Surveying the crowd in Sioux City, Romney launched into an almost soaring speech about the virtues of the nation he says he wants to restore, not remake.
“The next election isn’t about just picking the next president,” he said. “It’s about the soul of the country.”
He peppered his speech with declarations of loyalty and patriotism that would be cringeworthy for their corniness if he didn’t seem to believe them so genuinely.
“One of my favorite songs is ‘America the Beautiful,’” he said with a smile. “Do cornfields count as amber waves of grain?”
Speaking of the recession the country has struggled through for the last three years, he promised, “This is a detour, not a destiny, for America.”
Romney’s visit to the significantly conservative Sioux City area, nearly four hours away from Des Moines, was just a piece of his campaign’s recently adopted all-in strategy for the Hawkeye State after months of ambivalence over committing to, and possibly losing, the GOP stronghold.
But after a summer in which one conservative candidate after another crested and crashed, the Romney campaign has made the calculation that the next, and last, candidate to rise in Iowa should be their own.
The decision, it seems, is about to pay off as the GOP faithful come around to the one person they seem to agree could beat Barack Obama in November.
But a calculation of victory hasn’t been the only force at work in Iowa lately. With smiles, nods, clapping, and cheering, they listened Saturday to Romney’s vision of what he said he wanted for the country—a balanced budget, opportunity for kids, a safety net for seniors, and an ideal that people would be proud of again.
For someone accused of pandering to Republicans, Romney’s speech was remarkably devoid of any mention of God, guns, gays, Ronald Reagan, or any of his five opponents. When he spoke of President Obama, he stuck to the president’s policies and what he called Obama’s effort to create an “entitlement state,” but avoided any talk of Saul Alinsky, socialism, and the other buzzwords that talk-radio hosts associate with Obama these days.
Even without the red meat and fighting words, the response from the assembled GOP voters was unmistakably positive.
Mel Adema, a businessman in Sioux City who has been courted by nearly all of the campaigns but has not committed to any candidate, thinks Romney will win Iowa in what he called “a real horse race.”
“Mitt looks really strong,” Adema said. “I think people see him as very levelheaded, very calm. People in Iowa cling to people like that who are quite homey, quite bright, those types of things.”

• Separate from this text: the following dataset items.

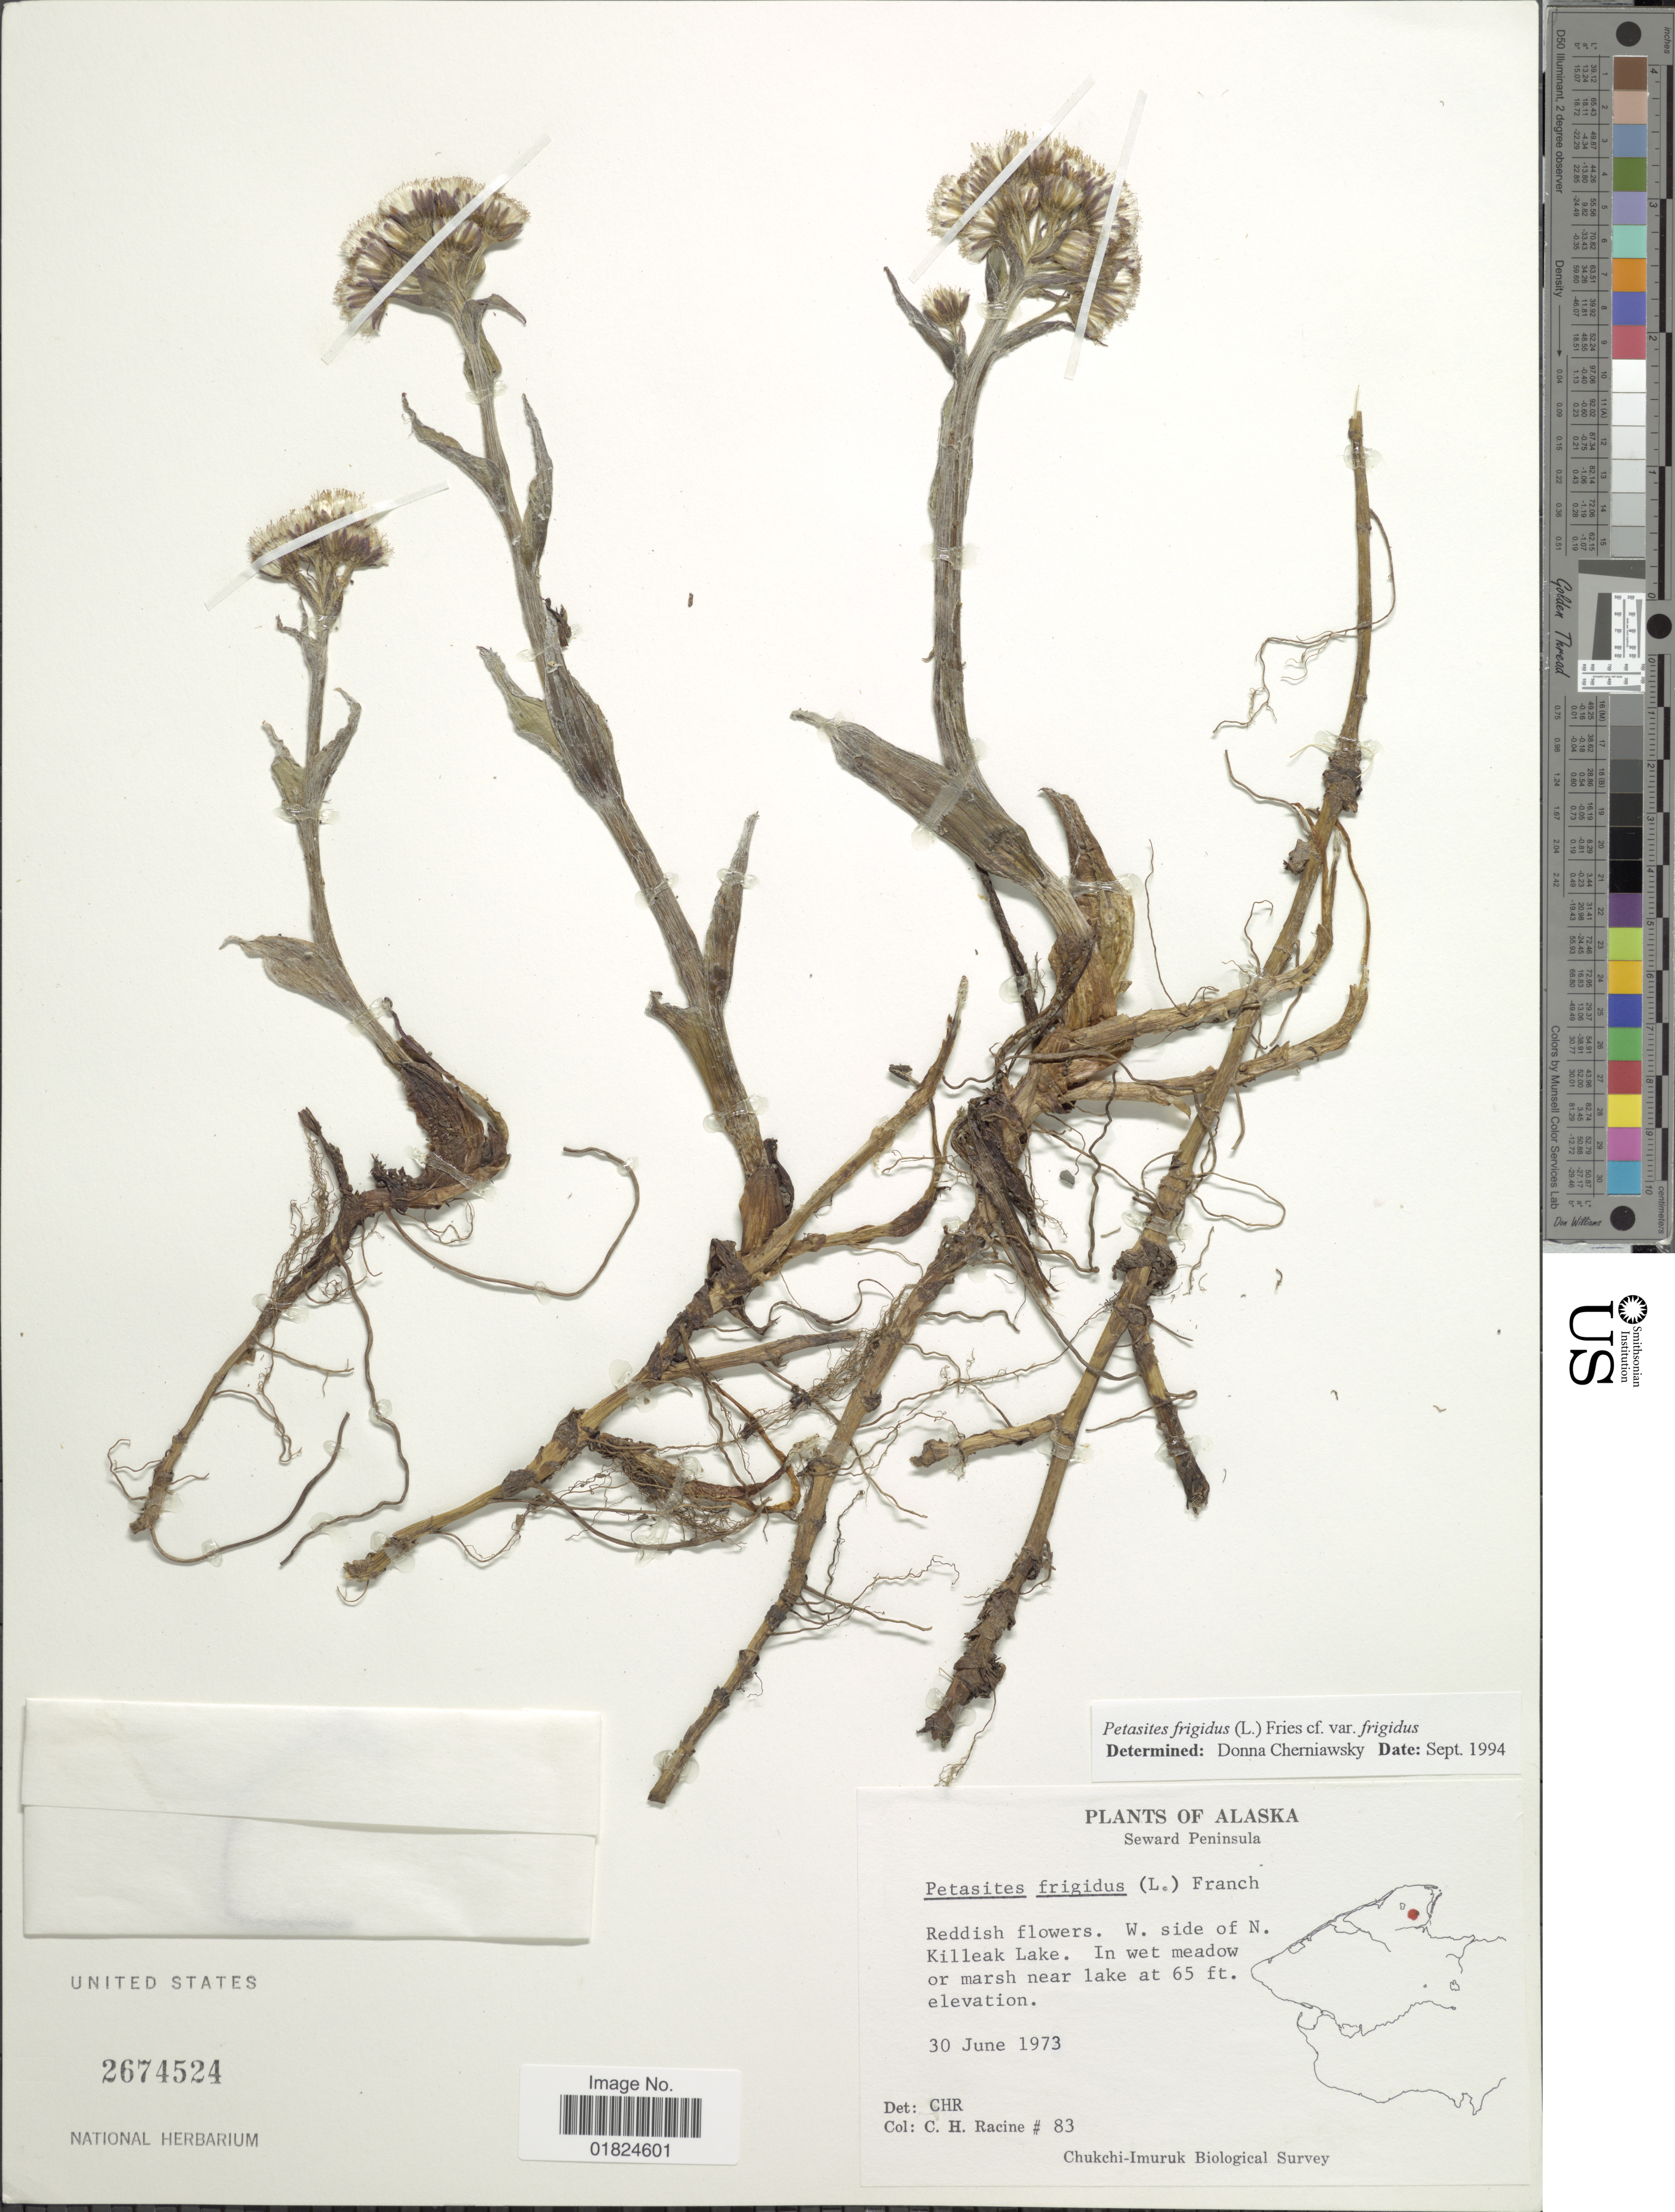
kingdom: Plantae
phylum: Tracheophyta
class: Magnoliopsida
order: Asterales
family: Asteraceae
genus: Petasites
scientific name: Petasites frigidus var. frigidus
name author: (L.) Fr.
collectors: C. Racine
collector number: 83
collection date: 1973-06-30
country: United States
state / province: Alaska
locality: Seward Peninsula. W. side of N, Killeak Lake.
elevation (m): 20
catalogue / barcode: US 2674524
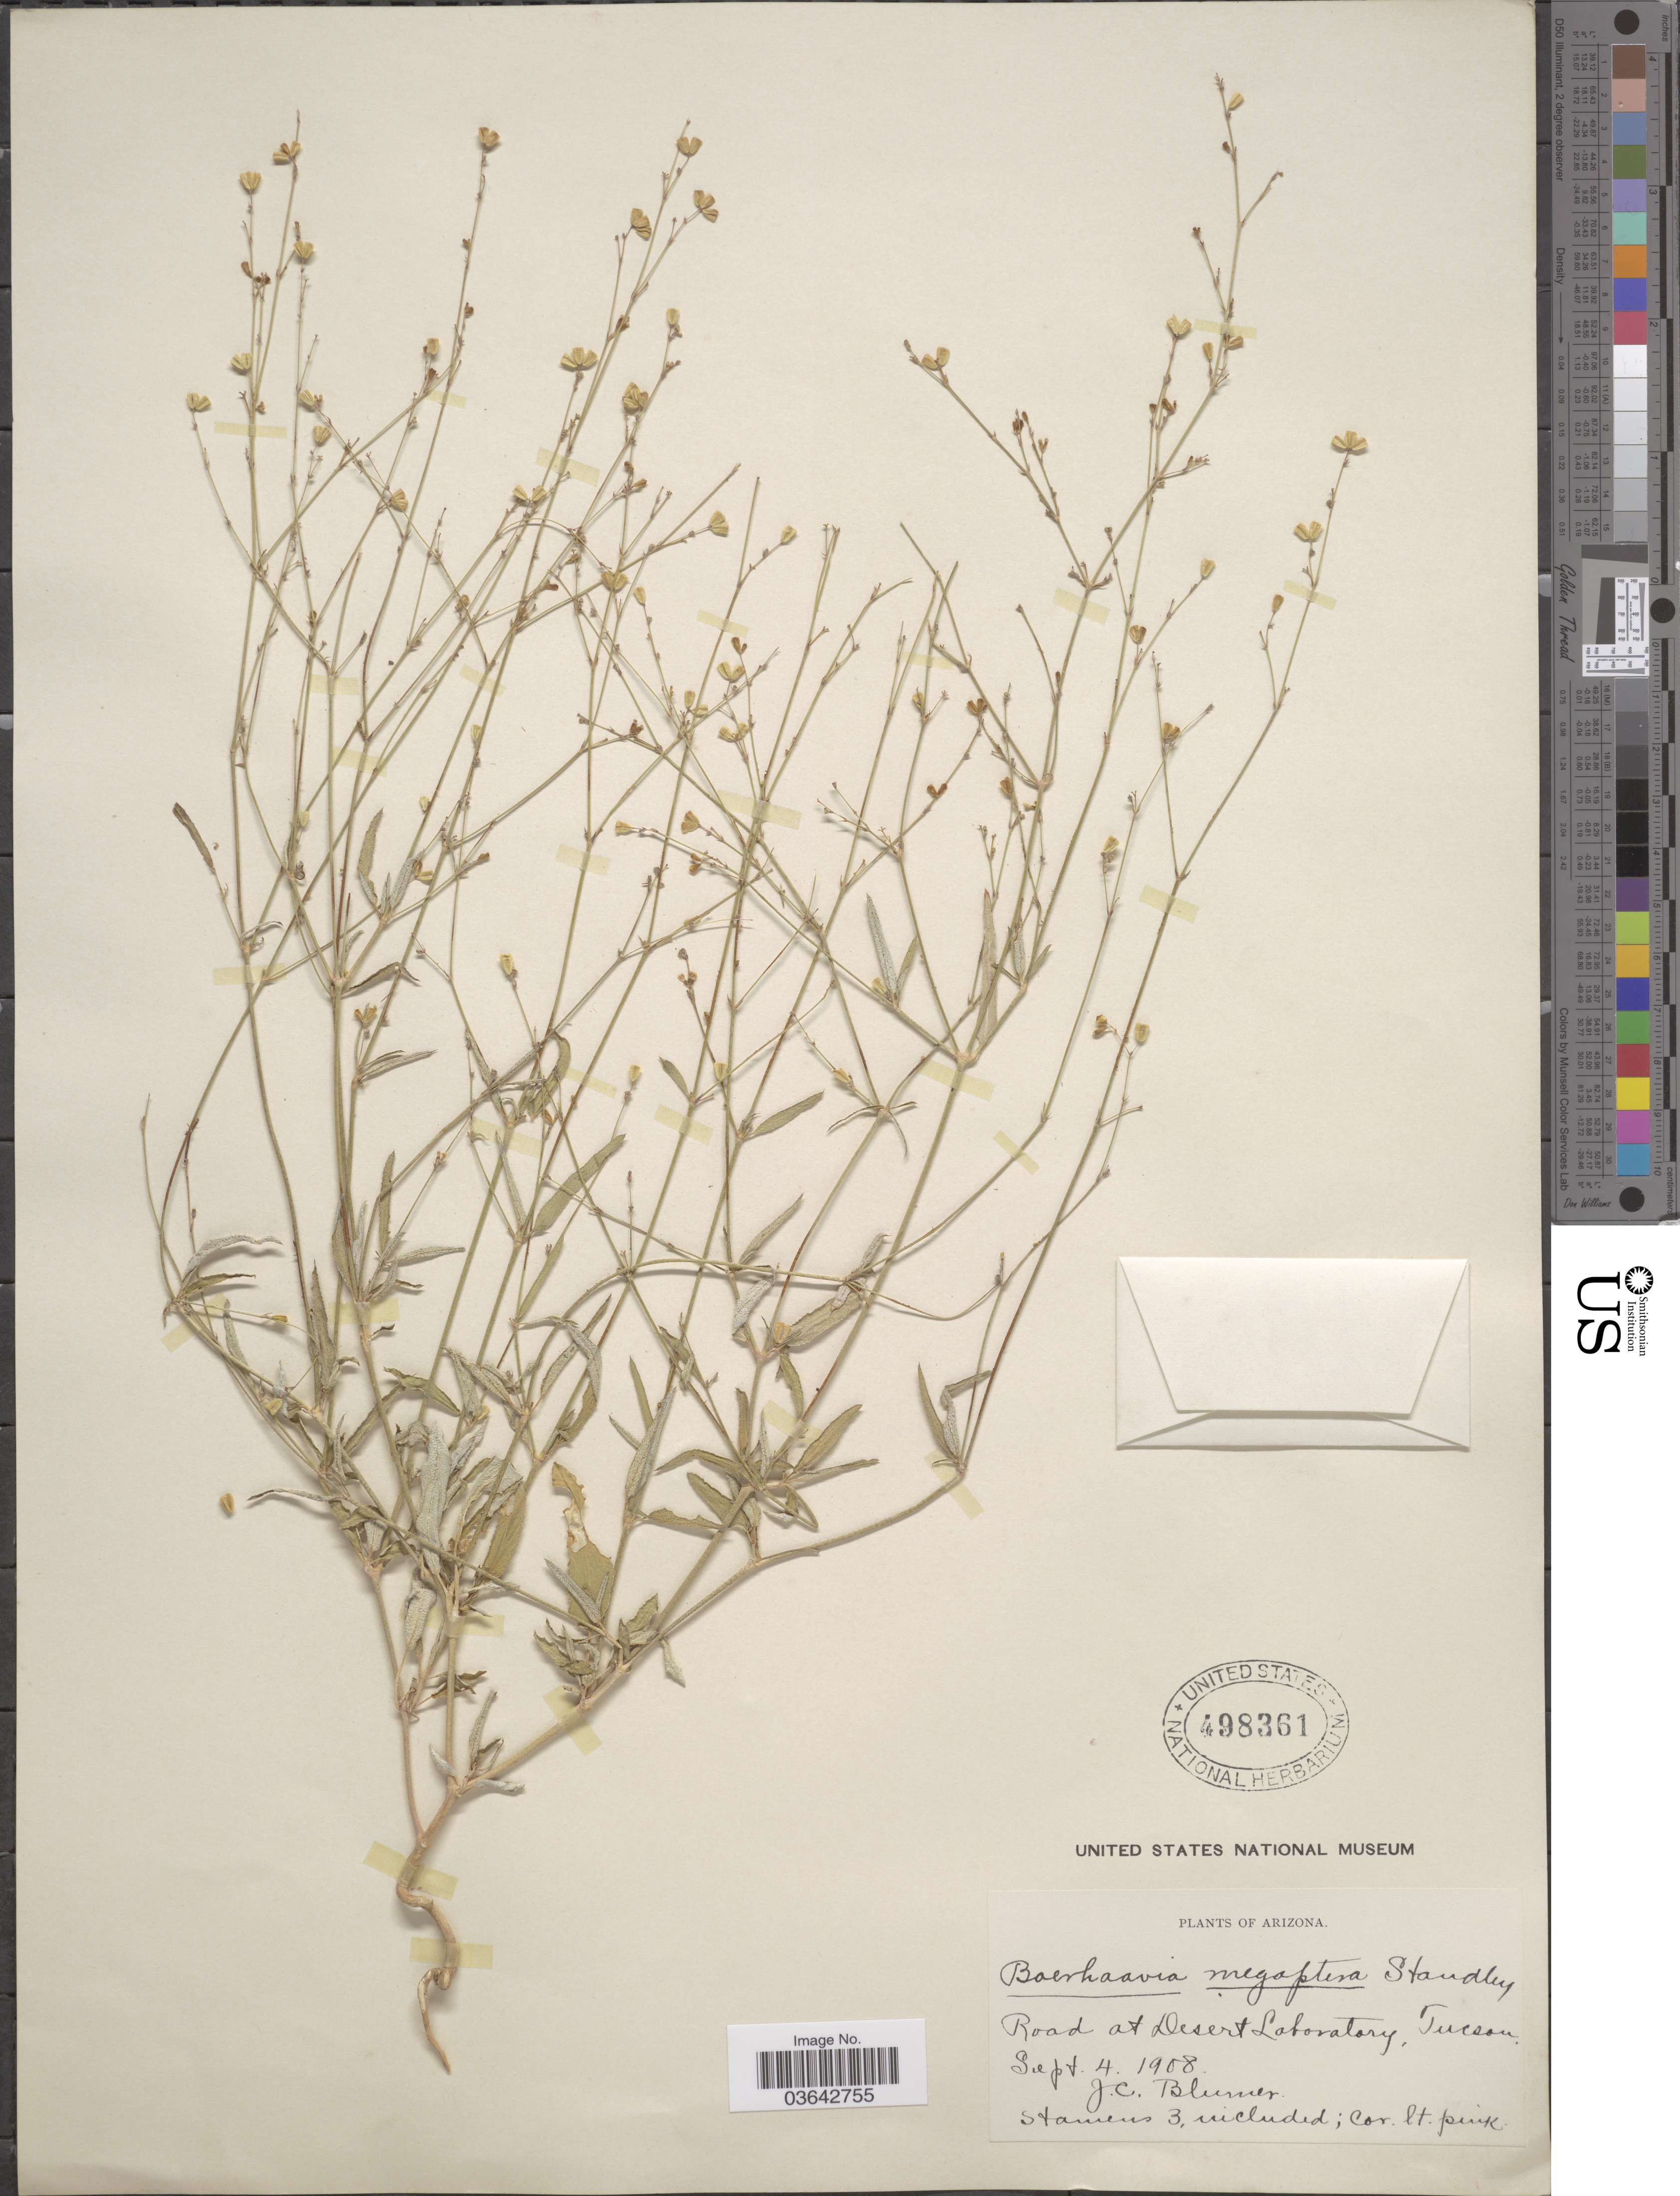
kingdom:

As true as that is, Romney also hasn’t gotten to the front of the Republican pack at precisely the right moment on gee-whiz alone. Behind his perfectly timed rise has been the swift, hard fall of Newt Gingrich, the frontrunner until the middle of December, when Restore Our Future, a super PAC associated with but not controlled by Romney, launched a campaign of negative television ads against him, including more than $3 million worth that hammered Gingrich, ironically, for a series of flip-flops on issues like global warming.
Locally, Gingrich peaked at 31 percent in a University of Iowa poll three days before the ads began in early December. The Des Moines Register poll released Saturday showed him in fourth place, with 12 percent, and just 1 point ahead of Texas Gov. Rick Perry, whose multimillion-dollar war chest alone ensures he’ll outlast Gingrich if he wants to.
Romney’s lead with just 24 percent leaves raises the question of why 76 percent of Iowa Republicans aren’t on board with him yet, and whether they’ll get behind him in a general election if he takes the nomination.
But the signs for Romney seem to be getting better every day, especially among conservatives. Despite assumptions in the media that Iowa’s evangelicals would never support him, plenty of members of Sioux City’s Central Baptist Church came out Saturday to see him and left planning to caucus for him on Tuesday.
Paul Baker, who supported Mike Huckabee in 2008 and Tim Pawlenty earlier in this campaign, liked what he heard at the Stoney Creek Inn and said he would absolutely caucus for Romney on Tuesday. “He’s very intelligent, very presidential, he has a vision. He’s Reaganesque,” Baker said. Another thing Baker likes about him? “Romney can win.”